Reprint the lines below as they are, minus the pictures.

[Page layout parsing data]
-- Opening Marker --

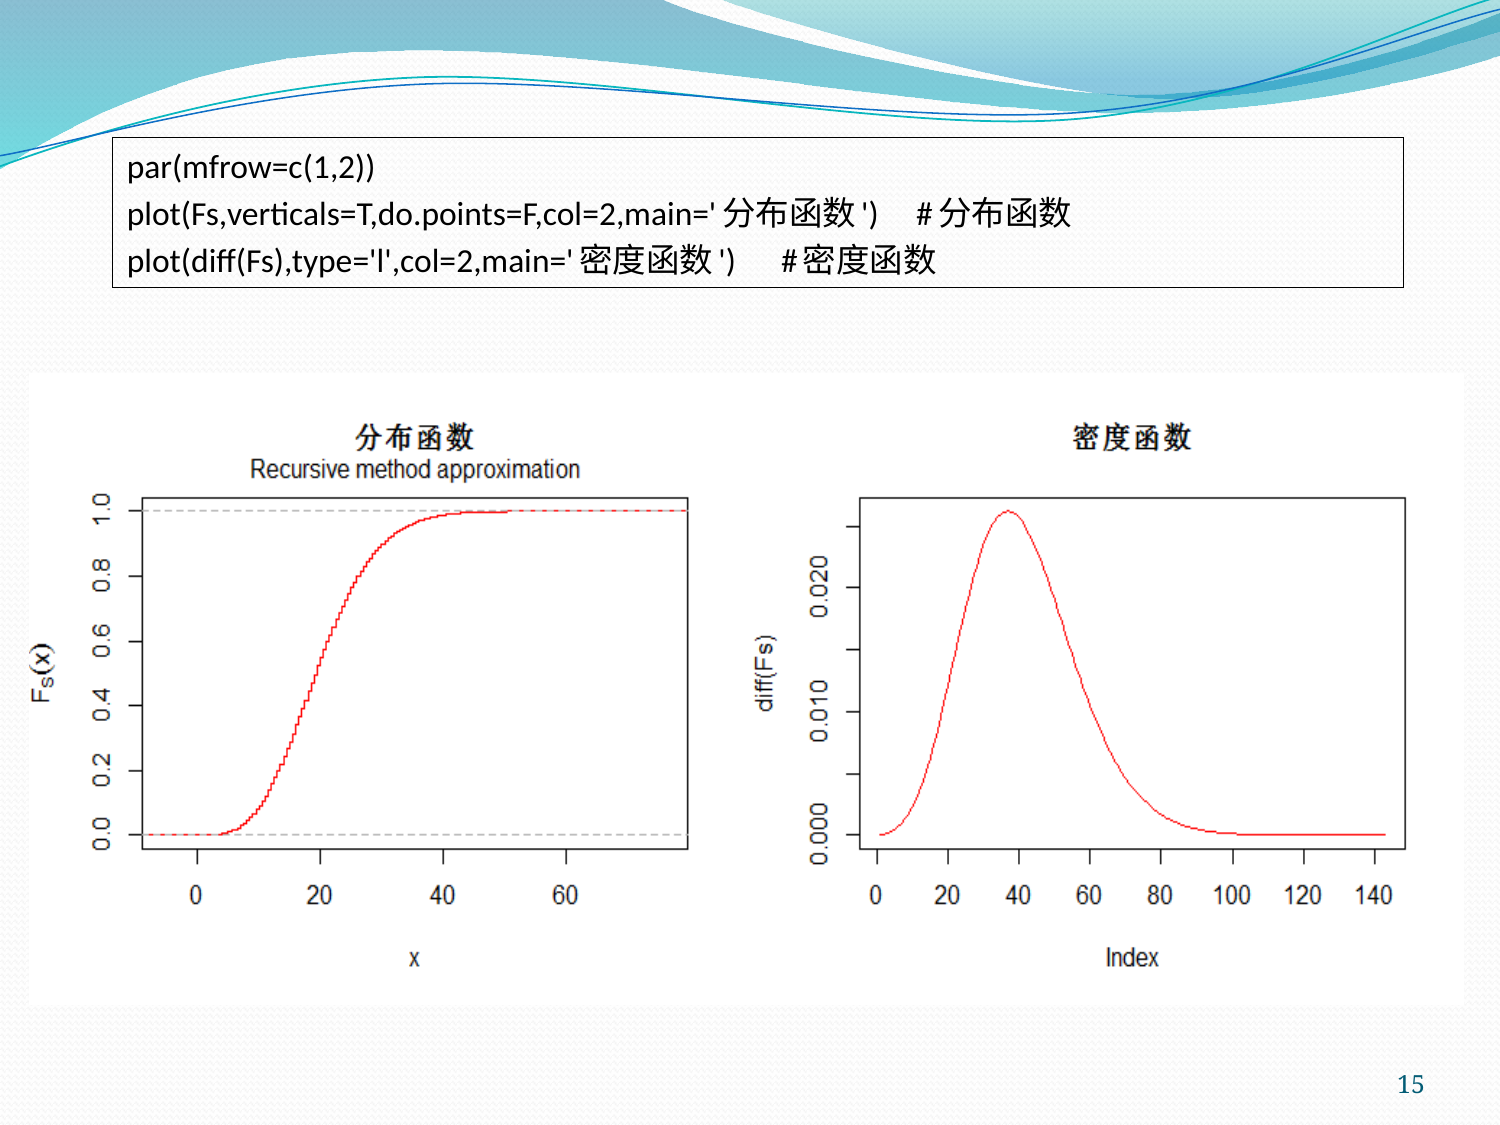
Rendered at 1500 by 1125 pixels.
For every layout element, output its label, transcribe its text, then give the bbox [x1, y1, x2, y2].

picture [29, 373, 1464, 1006]
slide_number 15 [1299, 1042, 1425, 1103]
list par(mfrow=c(1,2)) plot(Fs,verticals=T,do.points=F,col=2,main='分布函数') #分布函数 plot(diff(Fs),type='l',col=2,main='密度函数') #密度函数 [112, 137, 1404, 288]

-- Closing Marker --

Solution:
Rendered at 1500 by 1125 pixels.
For every layout element, output its label, transcribe its text, then give the bbox [x1, y1, x2, y2].

picture [29, 373, 1464, 1006]
slide_number 15 [1299, 1042, 1425, 1103]
list par(mfrow=c(1,2)) plot(Fs,verticals=T,do.points=F,col=2,main='分布函数') #分布函数 plot(diff(Fs),type='l',col=2,main='密度函数') #密度函数 [112, 137, 1404, 288]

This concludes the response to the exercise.